At that point, his eyes welled up and a glassy look came over him; he was led away by two of his team.
*****************************
Science Report - May 13, 2013Because of his almost supernatural objectivity--underlying his perception of novel patterns and unexpected trends--he anticipates emergent behavior from disconnected phenomena and is unafraid to acknowledge it. To say he thinks outside the box would be an understatement. As a result, his prediction for the course of future humanity, though undeniably painful and incredulous even to comprehend, is nonetheless accepted by the scientific community as though written in stone.
He explains: Current evidence puts the bifurcation from chimpanzees of pre-humans at five to seven million years ago, and human beings, as Homo sapiens, began in their modern form 200,000 or so years ago.

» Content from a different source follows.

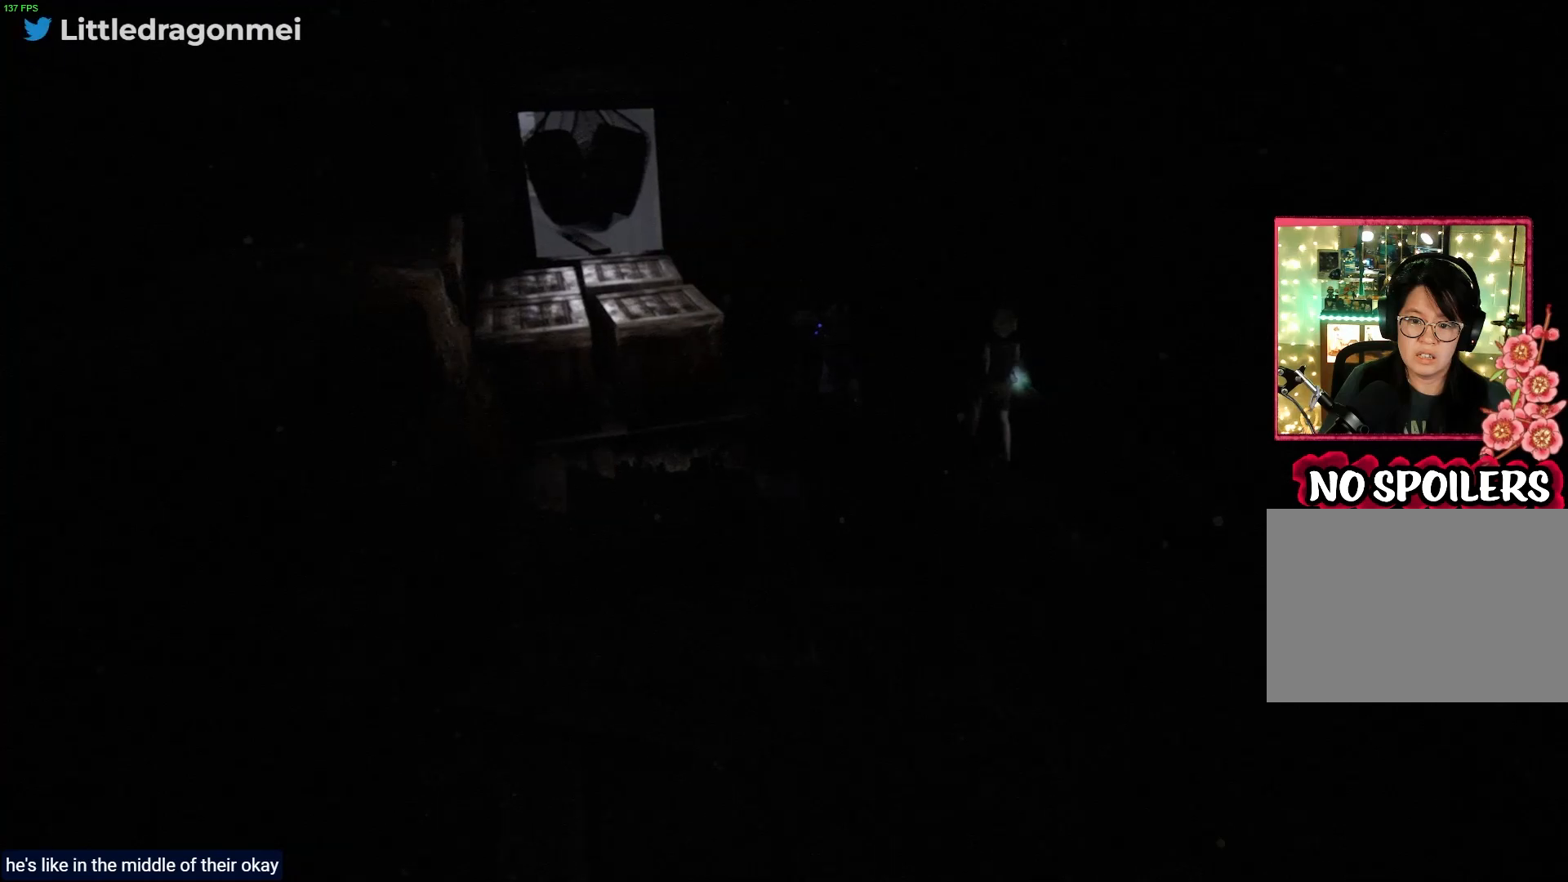
{"buttons": [], "left_stick": "up", "right_stick": "center", "events": []}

Then, there was no recognition, or rather, speculation that mankind was separate and apart from nature, that humans were in a class all by themselves and, accordingly, all other living things were subservient to human needs and desires. Religions came along and reinforced this notion. Consequently, substantiated by flashes of insights, people gradually began to isolate themselves from the rest of nature, perceiveing it with an adversarial attitude as something hostile and threatening, needing to be subdued, conquered.

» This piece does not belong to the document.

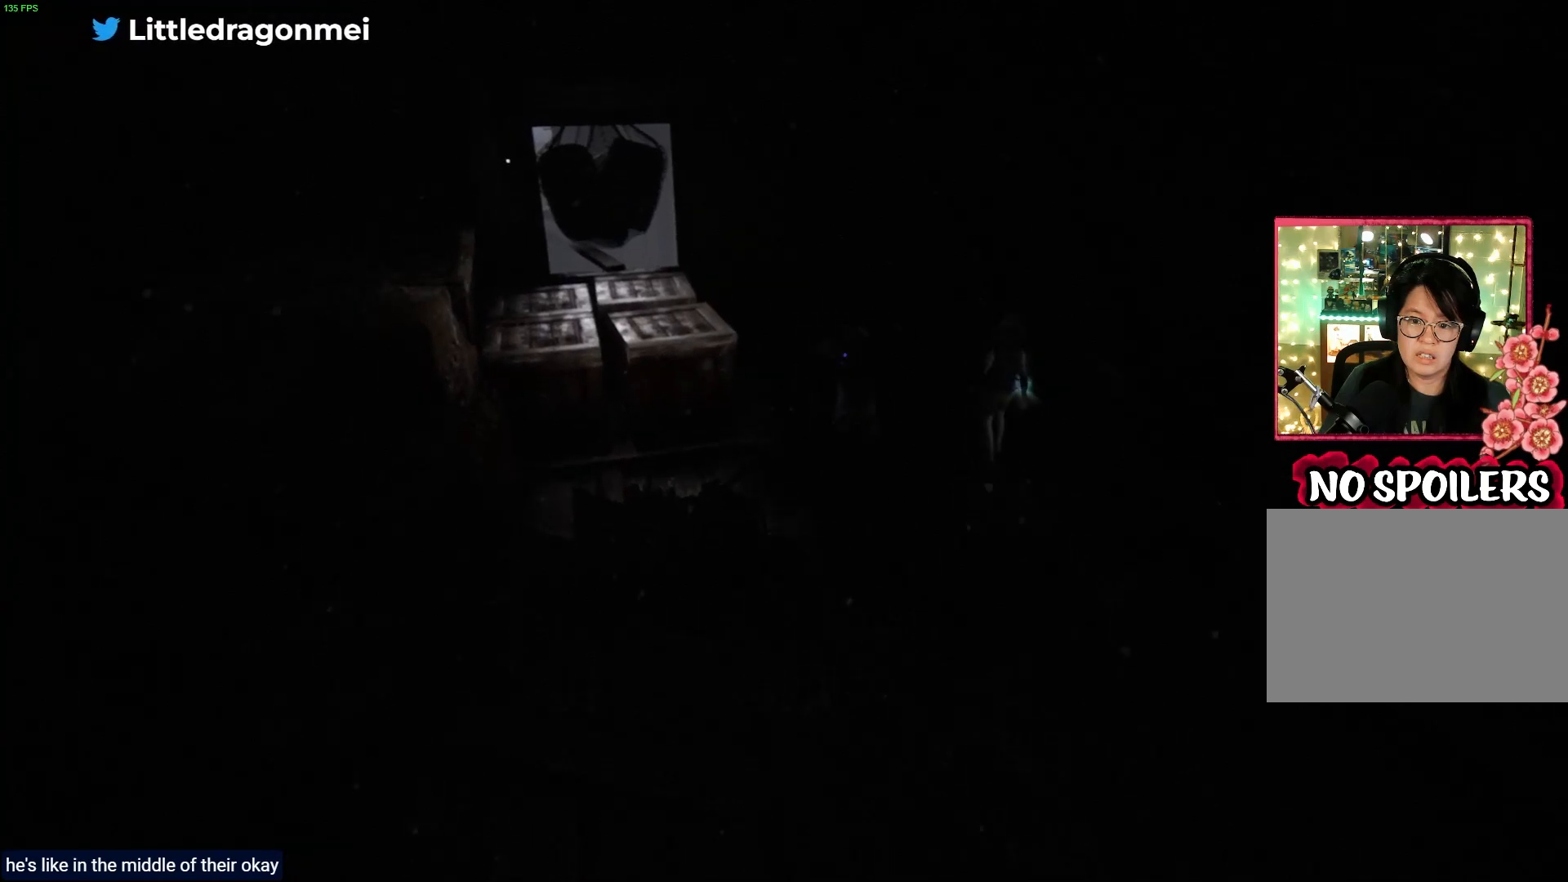
{"buttons": [], "left_stick": "up", "right_stick": "center", "events": []}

Over tens of thousands of years, this originally intellectual or mental disposition affected the human genome through adaption and feedback. Very few people at present, almost exclusively tribes far removed from civilization, identify with and feel as one with the natural order. We have taken over the process of evolution, he states, and so are responsible for our own undoing. Our resistance to cooperation has altered our genetic makeup, genes established originally to support cooperative effort, to reinforce synthesizing bonds have atrophied and fallen fallow, no longer passed on as was the case when mankind was relatively new.
Humanity, he concludes, is weaning itself away from the capacity for empathy and compassion. Individuals are becoming more and more isolated, exponentially, from a genetic standpoint, with each successive generation. This direction will inevitably lead to the ultimate breakdown and disintegration of the family, the fundamental unit of society, as well as the fragmentation of all other forms of communal and natural world cohesion. Chaos will ensue, dissolution, entropy, mankind will finally have destroyed the living planet--a process that's been going on for millennia--and, as a result, man will most certainly self-destruct, implode.

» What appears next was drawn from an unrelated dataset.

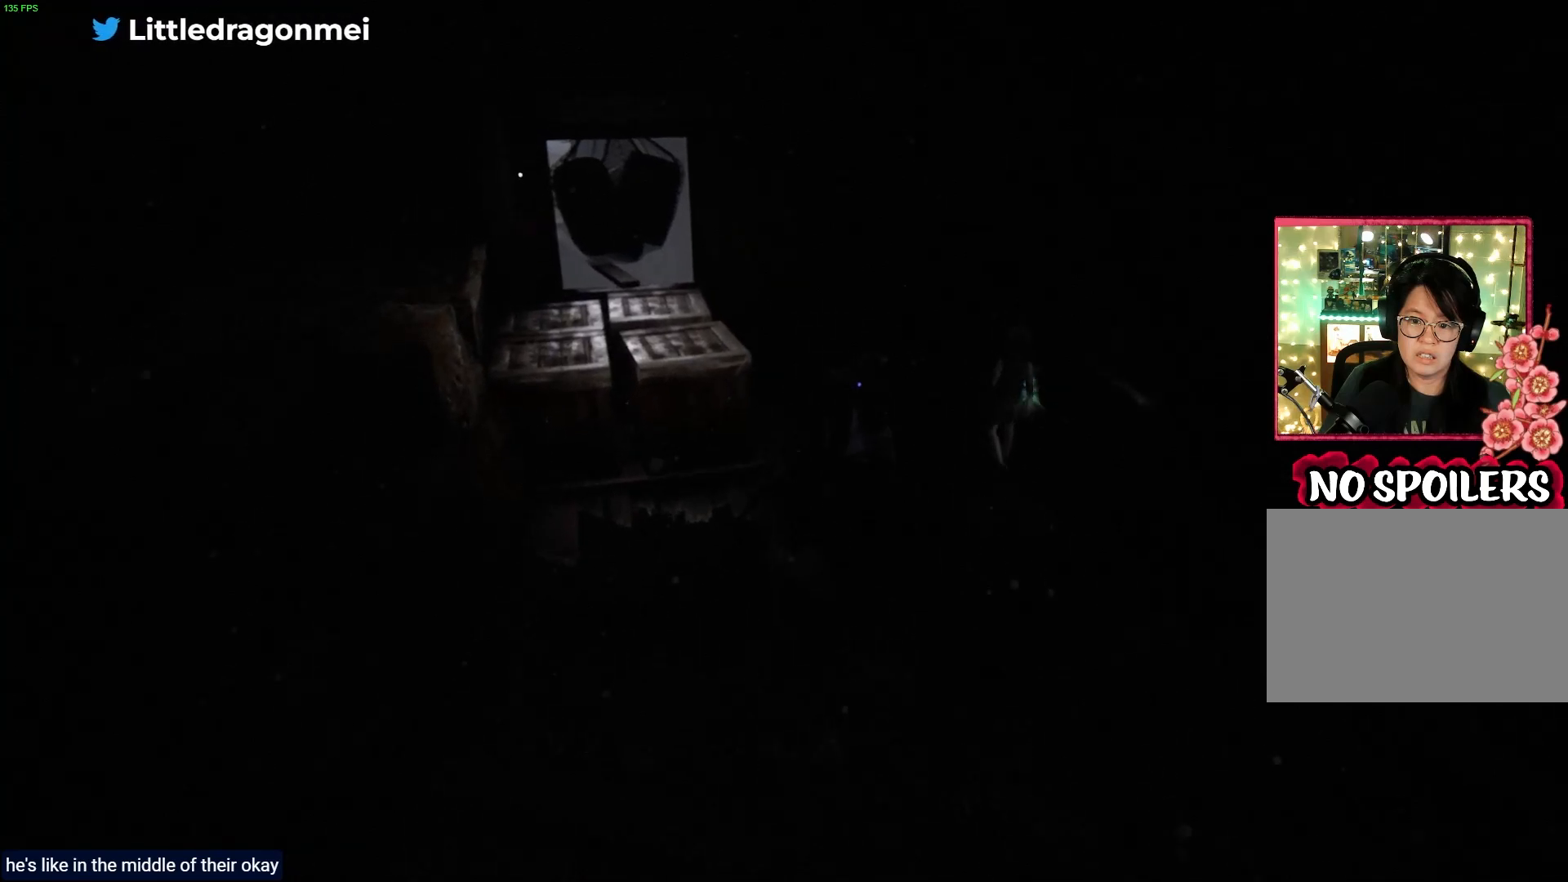
{"buttons": [], "left_stick": "up", "right_stick": "center", "events": []}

For a time, anarchy will reign, but then, that too will pass, lose its impetus, whither and turn to stone. As we as a species evolve, paths present themselves, unbeknown to us, on an unconscious level; we venture down one or the other as though pulled along, but we can also make choices based on an understanding of how things work and what is going on.
However, we humans are not exempt from the laws of nature, special and held apart, some paths are irrevocably dead-ends.
It's only a matter of time, he states. The path is set and nothing can be done about it. Only a tiny fraction will survive the coming disentanglement, as Doctor Solvenstein phrases it. And, according to him, there's no way to know who they will be.